▶ DOCUMENT PASSAGE:
=======

A lot of bots are sending this link to me on twitter, and obviously it must be something malicious. Can someone explain in a detailed manner that what does this link do and what is the vulnerability here?

This is the link:

enter image description here

It sets up and sends some variables to youtube then logs me out and then sends me to a bitly shortened link: hxxp://bitly.com/2vK4Fga#1007310965585731584

I unshortened it and it came back with this :


The site is a Chinese search engine! When I clicked on this link on my VM, it went to this website: hxxp://www.twitob.com/ which is some sort of gaining twitter follower site.

What is this link doing? I get that its setting some variables like ilo or ils and stuff, but I don't know what are they and why set them to these specific values? What are these variables?

I also found a report on a similar thing to this :


but not sure if they are the same vulnerability or not, and that report doesn't explain anything.

One more weird thing is that usually I can easily unshorten the twitter's t.co links, but when I unshorten the t.co link that twitter gave me for these links, it turned into this no matter which website i used :


But you can clearly see that the actual link is something way different, what is going on?

  • Obfuscation? The more layers it have, the more difficult is to search engines and humans to detect what is going on.
    – ThoriumBR
    Commented Aug 23, 2018 at 13:06
  • The variables in the links are up to each service. You would have to know what the service uses those variables for.
    – schroeder
    Commented Aug 23, 2018 at 13:29
  • @schroeder so how can i know? people who made this link obviously knew, but how did they know and why they are setting them to these specific values?
    – AlenT
    Commented Aug 23, 2018 at 13:52
  • It could be as simple as looking at the requests back and forth from the service and playing with the variables.
    – schroeder
    Commented Aug 23, 2018 at 14:19
  • 1
    For example, gmail used to have a variable called shva=1 which meant "should have validated already"
    – schroeder
    Commented Aug 23, 2018 at 14:26

1 Answer 1


I'm not going to click on that URL but what it appears to do is:

  • You can only see the beginning, it looks OK and possibly important to you.

  • If you don't examine the remainder of the URL it seems safe to click on.

  • When you click on it you are redirected to Google and logout.

  • Next you are redirected to a BitLy URL shortener.

  • The BitLy redirects you to the Baidu search engine.

  • The Baidu URL has an "Associate ID" attached.

  • You could be directed to a previously saved search, and the associate gets credited.

=======

▶ Records:
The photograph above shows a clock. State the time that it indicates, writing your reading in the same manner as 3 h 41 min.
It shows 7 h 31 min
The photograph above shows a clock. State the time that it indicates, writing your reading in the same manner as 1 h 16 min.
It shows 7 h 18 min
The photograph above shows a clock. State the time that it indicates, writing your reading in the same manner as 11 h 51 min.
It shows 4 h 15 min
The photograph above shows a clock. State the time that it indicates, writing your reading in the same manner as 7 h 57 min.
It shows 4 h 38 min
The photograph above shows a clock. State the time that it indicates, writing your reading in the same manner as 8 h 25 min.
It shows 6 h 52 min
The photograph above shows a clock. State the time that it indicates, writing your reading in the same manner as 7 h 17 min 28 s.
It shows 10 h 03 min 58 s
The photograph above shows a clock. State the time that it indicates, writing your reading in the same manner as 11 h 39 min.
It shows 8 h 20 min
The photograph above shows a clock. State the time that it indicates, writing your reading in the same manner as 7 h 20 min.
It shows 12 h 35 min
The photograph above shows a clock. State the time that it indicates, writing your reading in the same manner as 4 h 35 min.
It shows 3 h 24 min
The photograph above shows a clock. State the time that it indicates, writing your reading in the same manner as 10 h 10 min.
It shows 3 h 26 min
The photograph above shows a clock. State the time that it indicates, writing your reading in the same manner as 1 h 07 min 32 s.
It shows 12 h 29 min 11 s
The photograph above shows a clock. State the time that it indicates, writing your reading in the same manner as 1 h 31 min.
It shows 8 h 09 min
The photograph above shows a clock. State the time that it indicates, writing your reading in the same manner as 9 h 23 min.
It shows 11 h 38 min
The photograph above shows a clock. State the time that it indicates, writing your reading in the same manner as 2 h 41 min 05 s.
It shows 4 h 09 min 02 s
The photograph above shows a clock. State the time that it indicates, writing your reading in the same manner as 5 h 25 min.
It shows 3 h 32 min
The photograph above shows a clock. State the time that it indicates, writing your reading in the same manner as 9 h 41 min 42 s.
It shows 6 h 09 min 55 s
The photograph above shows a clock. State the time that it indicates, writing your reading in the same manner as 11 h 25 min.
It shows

=======

▶ WRITTEN TASK A:
Answer these questions from the Twitter link thread:
(i) Which website did the link open when it was clicked on a VM?
(ii) What did the gmail variable shva=1 mean?
(iii) What does the answer say is attached to the Baidu URL?
▶ WRITTEN TASK B: List every username that signs a comment in the Twitter link thread, giving each name once.
▶ WRITTEN TASK C: Carry the Twitter link thread on past its final sentence.
The records were taken from a separate source.

▶ WRITTEN ANSWER A:
(i) hxxp://www.twitob.com/, a site for gaining Twitter followers
(ii) "should have validated already"
(iii) An "Associate ID"

▶ WRITTEN ANSWER B:
ThoriumBR
schroeder
AlenT

▶ WRITTEN ANSWER C:
  • IF any of the subsequent sites you see are malicious then since you are logged out of Google (and thus YouTube too) they probably will ask for your name and password, offering to log you back in. The chances of the page asking for your password being a fake Google login webpage are very good.

ALWAYS enable 2-Step Authentication !

Once you give your Google account away they can use it to upvote their favourites and make posts that seem to come from you. Even if you don't give out your password the Associate still gets a credit for your click-through.

So, it may or may not be "malicious" (lead to something "harmful") but it certainly gives someone credit for your click.

This (in its various forms) is explained here: "From Baidu to Google’s Open Redirects", here "How Malware Campaigns Employ Google Redirects and Analytics" or here, on a Google Support webpage: "Detect and get rid of unwanted sneaky mobile redirects".

If you don't have a good reason to click on something don't click on it - it's going to take you off of the page you are on.

  • But as i said it doesn't seem to be a phishing thing, i opened the baidu link in my VM and it sends me to a twitter follower type of page, but i don't understand whats the deal with those youtube variables and why log me out then? and why even use that search engine website to send me to the final link and why not just send me there, or maybe it would do a different thing if i use my actual browser since its already logged in, and i have to mention i didn't open the full link, just the bitly part
    – AlenT
    Commented Aug 23, 2018 at 13:02
  • It doesn't have to fish you immediately, it can wait, minutes later you may be less suspicious. The YouTube variables are to legitimatize the URL (unless you scroll to the end and see what's going on). Using a trusted site at the beginning makes it seem acceptable. If you report it to Facebook they will know to look for the text at the end of the URL. If you report it to Google they can remove redirects to there. As long as you click the associate gets a penny, what happens after they could probably care less.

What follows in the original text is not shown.